Tesla Inc was reported on Monday to be making 2,000 of its Model 3 sedans per week as shares of billionaire Elon Musk's electric carmaker slid, driven by news a crash in California had involved its semi-autonomous autopilot.

Musk told employees in a company-wide email cited by auto industry blogs on Monday that Tesla had just passed the 2,000 per week rate for the Model 3, a cheaper vehicle seen by analysts as crucial to the company's long-term profitability.

That was short of Tesla's own 2,500 per week target for the end of March, but a big increase on the 793 Model 3s that the company built in the final week of last year.
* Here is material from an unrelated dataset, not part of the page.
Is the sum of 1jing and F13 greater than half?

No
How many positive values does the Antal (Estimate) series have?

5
It produced 2,425 of the cars in the entire fourth quarter.

Tesla shares recovered around half of an 8 percent loss as the reports filtered into the market, but were still down more than 5 percent by 1:30 pm ET.
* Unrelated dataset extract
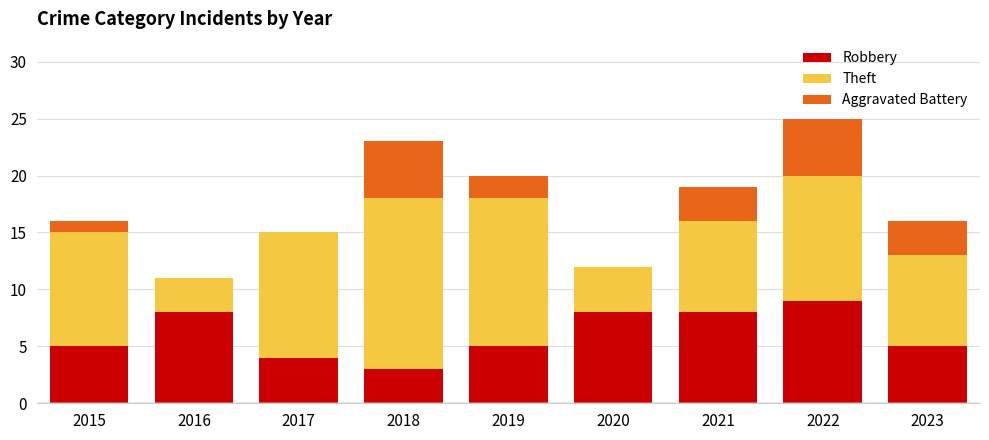

What is the highest value of the Robbery series?

9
The company declined to comment on the reports.

Shares of Musk's $50-billion dollar venture have been reeling from a triple whammy of probes into the crash, concerns about Model 3 production and nerves over its debt load after a credit downgrade by rating agency Moody's.

With share prices falling across the board in a grim few weeks for US technology majors, Tesla's shares are now down 19 percent this year.

The company's lone outstanding junk bond, worth $1.8 billion and maturing in 2025, briefly dropped two points to as low as 85 cents on the dollar for a yield of around 8 percent on Monday, according to MarketAxess data.

‘It is a combination of a bunch of things (for Tesla) - it is still news of the crash and news that a crash like that is a setback for that autonomous part of the industry,’ said Ken Polcari, director of the NYSE floor division at O’Neil Securities in New York.

Tesla says it has about 500,000 advance reservations from customers for the Model 3, but manufacturing bottlenecks since the vehicle began to be built last July have delayed production and deliveries to customers, exacerbating Tesla's need for cash.

Failure to meet targets and pressures on funding prompted the downgrade last week by Moody's, which said Tesla was likely to raise more than $2 billion in new capital, partly to cover about $1.2 billion in convertible bonds due by March 2019.

Musk made light of the company's financial situation on April 1, joking in a tweet that Tesla had gone bankrupt.

‘Despite intense efforts to raise money, including a last-ditch mass sale of Easter Eggs, we are sad to report that Tesla has gone completely and totally bankrupt. So bankrupt, you can't believe it,’ the tweet said.